*** RECORDS FOR PROCESSING Section Begins ***
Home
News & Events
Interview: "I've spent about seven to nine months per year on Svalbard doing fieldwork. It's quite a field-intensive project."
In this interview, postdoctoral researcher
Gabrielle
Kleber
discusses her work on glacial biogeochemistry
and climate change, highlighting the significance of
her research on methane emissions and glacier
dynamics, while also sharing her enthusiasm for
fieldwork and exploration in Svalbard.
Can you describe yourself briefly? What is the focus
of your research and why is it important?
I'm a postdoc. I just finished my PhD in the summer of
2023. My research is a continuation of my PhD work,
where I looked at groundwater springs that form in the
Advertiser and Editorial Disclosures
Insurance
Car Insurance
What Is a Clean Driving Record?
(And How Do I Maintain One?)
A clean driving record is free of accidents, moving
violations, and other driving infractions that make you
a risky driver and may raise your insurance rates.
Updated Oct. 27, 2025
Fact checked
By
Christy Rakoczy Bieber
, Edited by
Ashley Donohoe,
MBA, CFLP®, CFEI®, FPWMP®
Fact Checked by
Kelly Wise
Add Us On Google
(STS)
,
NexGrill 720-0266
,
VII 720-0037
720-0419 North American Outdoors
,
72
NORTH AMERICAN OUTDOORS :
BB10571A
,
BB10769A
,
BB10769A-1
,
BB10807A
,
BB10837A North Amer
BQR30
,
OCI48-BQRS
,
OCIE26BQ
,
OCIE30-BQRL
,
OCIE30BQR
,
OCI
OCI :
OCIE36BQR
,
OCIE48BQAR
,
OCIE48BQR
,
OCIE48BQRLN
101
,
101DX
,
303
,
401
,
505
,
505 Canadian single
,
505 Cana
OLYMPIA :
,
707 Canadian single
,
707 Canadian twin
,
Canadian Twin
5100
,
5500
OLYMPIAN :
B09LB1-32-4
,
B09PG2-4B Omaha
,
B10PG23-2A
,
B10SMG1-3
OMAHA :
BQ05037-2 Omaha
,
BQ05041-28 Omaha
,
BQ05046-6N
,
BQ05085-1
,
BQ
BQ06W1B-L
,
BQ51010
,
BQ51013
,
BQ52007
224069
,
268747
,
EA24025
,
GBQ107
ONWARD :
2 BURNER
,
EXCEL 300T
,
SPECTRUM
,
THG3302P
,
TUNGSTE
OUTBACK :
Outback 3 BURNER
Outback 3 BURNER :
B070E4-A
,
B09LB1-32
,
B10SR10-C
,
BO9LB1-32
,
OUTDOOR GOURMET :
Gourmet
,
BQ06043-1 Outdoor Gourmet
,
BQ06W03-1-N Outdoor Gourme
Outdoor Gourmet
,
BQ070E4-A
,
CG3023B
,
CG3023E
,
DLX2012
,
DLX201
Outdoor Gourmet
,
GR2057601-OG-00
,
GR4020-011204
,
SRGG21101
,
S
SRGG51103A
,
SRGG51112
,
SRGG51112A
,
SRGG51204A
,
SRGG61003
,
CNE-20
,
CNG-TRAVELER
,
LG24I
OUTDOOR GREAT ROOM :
*** RECORDS FOR PROCESSING Section Ends ***
*** RECORDS FOR PROCESSING Section Begins ***
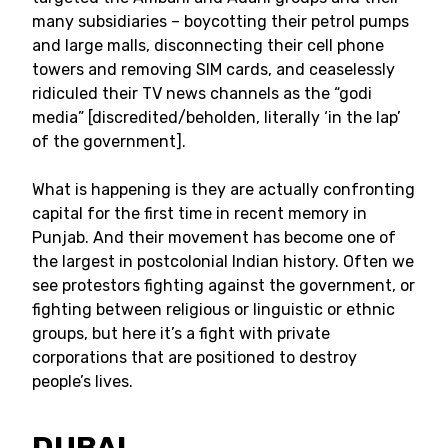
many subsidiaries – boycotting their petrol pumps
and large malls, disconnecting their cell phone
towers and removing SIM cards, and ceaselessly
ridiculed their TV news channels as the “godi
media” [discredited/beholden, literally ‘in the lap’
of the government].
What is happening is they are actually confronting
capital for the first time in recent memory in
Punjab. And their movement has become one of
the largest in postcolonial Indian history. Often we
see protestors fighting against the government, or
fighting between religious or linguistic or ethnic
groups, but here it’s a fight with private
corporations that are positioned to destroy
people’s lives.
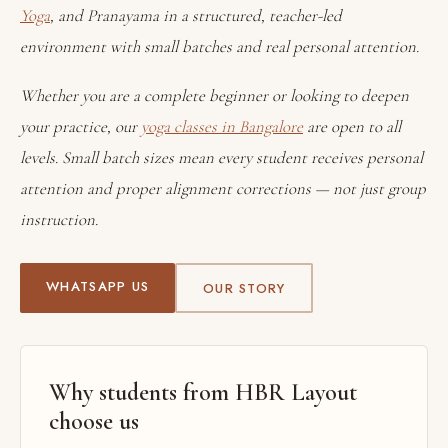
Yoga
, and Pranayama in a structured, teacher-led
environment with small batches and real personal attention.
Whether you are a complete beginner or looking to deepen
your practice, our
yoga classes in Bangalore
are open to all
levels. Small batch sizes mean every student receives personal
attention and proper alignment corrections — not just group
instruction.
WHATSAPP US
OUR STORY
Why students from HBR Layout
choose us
*** RECORDS FOR PROCESSING Section Ends ***
*** RECORDS FOR PROCESSING Section Begins ***
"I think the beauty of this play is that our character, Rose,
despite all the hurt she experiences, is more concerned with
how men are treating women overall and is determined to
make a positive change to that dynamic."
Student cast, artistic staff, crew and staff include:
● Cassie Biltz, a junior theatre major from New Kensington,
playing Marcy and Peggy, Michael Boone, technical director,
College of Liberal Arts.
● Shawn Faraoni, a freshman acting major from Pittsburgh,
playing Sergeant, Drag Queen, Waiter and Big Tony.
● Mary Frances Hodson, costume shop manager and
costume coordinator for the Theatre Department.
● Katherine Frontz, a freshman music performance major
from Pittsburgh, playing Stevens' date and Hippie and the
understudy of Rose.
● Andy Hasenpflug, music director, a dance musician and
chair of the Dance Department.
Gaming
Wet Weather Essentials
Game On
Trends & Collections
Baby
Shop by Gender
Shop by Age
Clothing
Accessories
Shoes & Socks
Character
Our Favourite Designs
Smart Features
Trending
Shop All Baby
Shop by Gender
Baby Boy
*** RECORDS FOR PROCESSING Section Ends ***
Read through the data and copy every line where "attention" shows up.

environment with small batches and real personal attention.
attention and proper alignment corrections — not just group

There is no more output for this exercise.